Dataset excerpt
————
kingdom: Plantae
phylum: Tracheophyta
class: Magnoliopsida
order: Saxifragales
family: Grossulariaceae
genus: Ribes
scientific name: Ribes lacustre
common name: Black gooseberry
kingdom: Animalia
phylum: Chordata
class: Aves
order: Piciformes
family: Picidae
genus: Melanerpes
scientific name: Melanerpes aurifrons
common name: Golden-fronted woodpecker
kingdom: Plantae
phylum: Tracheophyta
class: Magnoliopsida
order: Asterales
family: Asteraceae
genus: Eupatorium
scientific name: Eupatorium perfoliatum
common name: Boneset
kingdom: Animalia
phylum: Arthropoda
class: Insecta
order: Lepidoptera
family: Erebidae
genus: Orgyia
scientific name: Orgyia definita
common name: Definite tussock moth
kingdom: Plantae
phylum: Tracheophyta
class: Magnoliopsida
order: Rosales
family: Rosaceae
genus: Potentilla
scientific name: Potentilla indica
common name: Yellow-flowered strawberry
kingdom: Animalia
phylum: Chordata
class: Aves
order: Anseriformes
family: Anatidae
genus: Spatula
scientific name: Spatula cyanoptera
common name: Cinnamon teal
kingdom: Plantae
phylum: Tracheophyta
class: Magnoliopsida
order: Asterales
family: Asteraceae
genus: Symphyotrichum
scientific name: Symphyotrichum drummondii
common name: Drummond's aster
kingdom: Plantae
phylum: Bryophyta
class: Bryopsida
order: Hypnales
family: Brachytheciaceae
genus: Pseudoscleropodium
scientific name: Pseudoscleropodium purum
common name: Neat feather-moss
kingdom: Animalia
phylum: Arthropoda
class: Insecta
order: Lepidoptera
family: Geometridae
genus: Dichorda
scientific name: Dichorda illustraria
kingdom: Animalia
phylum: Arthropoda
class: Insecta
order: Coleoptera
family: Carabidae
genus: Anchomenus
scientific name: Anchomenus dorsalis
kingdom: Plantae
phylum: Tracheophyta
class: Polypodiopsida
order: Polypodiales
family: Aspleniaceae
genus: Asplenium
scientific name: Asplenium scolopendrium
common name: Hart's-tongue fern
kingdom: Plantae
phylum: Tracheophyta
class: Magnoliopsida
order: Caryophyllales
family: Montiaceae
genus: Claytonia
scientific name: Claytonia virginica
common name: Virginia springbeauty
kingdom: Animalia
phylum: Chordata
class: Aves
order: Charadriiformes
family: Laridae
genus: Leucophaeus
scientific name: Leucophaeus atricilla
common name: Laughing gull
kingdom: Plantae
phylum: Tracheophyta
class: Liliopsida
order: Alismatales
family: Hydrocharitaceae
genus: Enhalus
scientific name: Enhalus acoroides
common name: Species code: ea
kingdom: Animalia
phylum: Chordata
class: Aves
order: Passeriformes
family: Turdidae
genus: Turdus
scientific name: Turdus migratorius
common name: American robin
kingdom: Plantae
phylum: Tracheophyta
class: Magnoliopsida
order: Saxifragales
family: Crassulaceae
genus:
————
- [What the task asks]: Could you write out every line of the records above, word for word and in the same order?

- [Written solution]:
kingdom: Plantae
phylum: Tracheophyta
class: Magnoliopsida
order: Saxifragales
family: Grossulariaceae
genus: Ribes
scientific name: Ribes lacustre
common name: Black gooseberry
kingdom: Animalia
phylum: Chordata
class: Aves
order: Piciformes
family: Picidae
genus: Melanerpes
scientific name: Melanerpes aurifrons
common name: Golden-fronted woodpecker
kingdom: Plantae
phylum: Tracheophyta
class: Magnoliopsida
order: Asterales
family: Asteraceae
genus: Eupatorium
scientific name: Eupatorium perfoliatum
common name: Boneset
kingdom: Animalia
phylum: Arthropoda
class: Insecta
order: Lepidoptera
family: Erebidae
genus: Orgyia
scientific name: Orgyia definita
common name: Definite tussock moth
kingdom: Plantae
phylum: Tracheophyta
class: Magnoliopsida
order: Rosales
family: Rosaceae
genus: Potentilla
scientific name: Potentilla indica
common name: Yellow-flowered strawberry
kingdom: Animalia
phylum: Chordata
class: Aves
order: Anseriformes
family: Anatidae
genus: Spatula
scientific name: Spatula cyanoptera
common name: Cinnamon teal
kingdom: Plantae
phylum: Tracheophyta
class: Magnoliopsida
order: Asterales
family: Asteraceae
genus: Symphyotrichum
scientific name: Symphyotrichum drummondii
common name: Drummond's aster
kingdom: Plantae
phylum: Bryophyta
class: Bryopsida
order: Hypnales
family: Brachytheciaceae
genus: Pseudoscleropodium
scientific name: Pseudoscleropodium purum
common name: Neat feather-moss
kingdom: Animalia
phylum: Arthropoda
class: Insecta
order: Lepidoptera
family: Geometridae
genus: Dichorda
scientific name: Dichorda illustraria
kingdom: Animalia
phylum: Arthropoda
class: Insecta
order: Coleoptera
family: Carabidae
genus: Anchomenus
scientific name: Anchomenus dorsalis
kingdom: Plantae
phylum: Tracheophyta
class: Polypodiopsida
order: Polypodiales
family: Aspleniaceae
genus: Asplenium
scientific name: Asplenium scolopendrium
common name: Hart's-tongue fern
kingdom: Plantae
phylum: Tracheophyta
class: Magnoliopsida
order: Caryophyllales
family: Montiaceae
genus: Claytonia
scientific name: Claytonia virginica
common name: Virginia springbeauty
kingdom: Animalia
phylum: Chordata
class: Aves
order: Charadriiformes
family: Laridae
genus: Leucophaeus
scientific name: Leucophaeus atricilla
common name: Laughing gull
kingdom: Plantae
phylum: Tracheophyta
class: Liliopsida
order: Alismatales
family: Hydrocharitaceae
genus: Enhalus
scientific name: Enhalus acoroides
common name: Species code: ea
kingdom: Animalia
phylum: Chordata
class: Aves
order: Passeriformes
family: Turdidae
genus: Turdus
scientific name: Turdus migratorius
common name: American robin
kingdom: Plantae
phylum: Tracheophyta
class: Magnoliopsida
order: Saxifragales
family: Crassulaceae
genus:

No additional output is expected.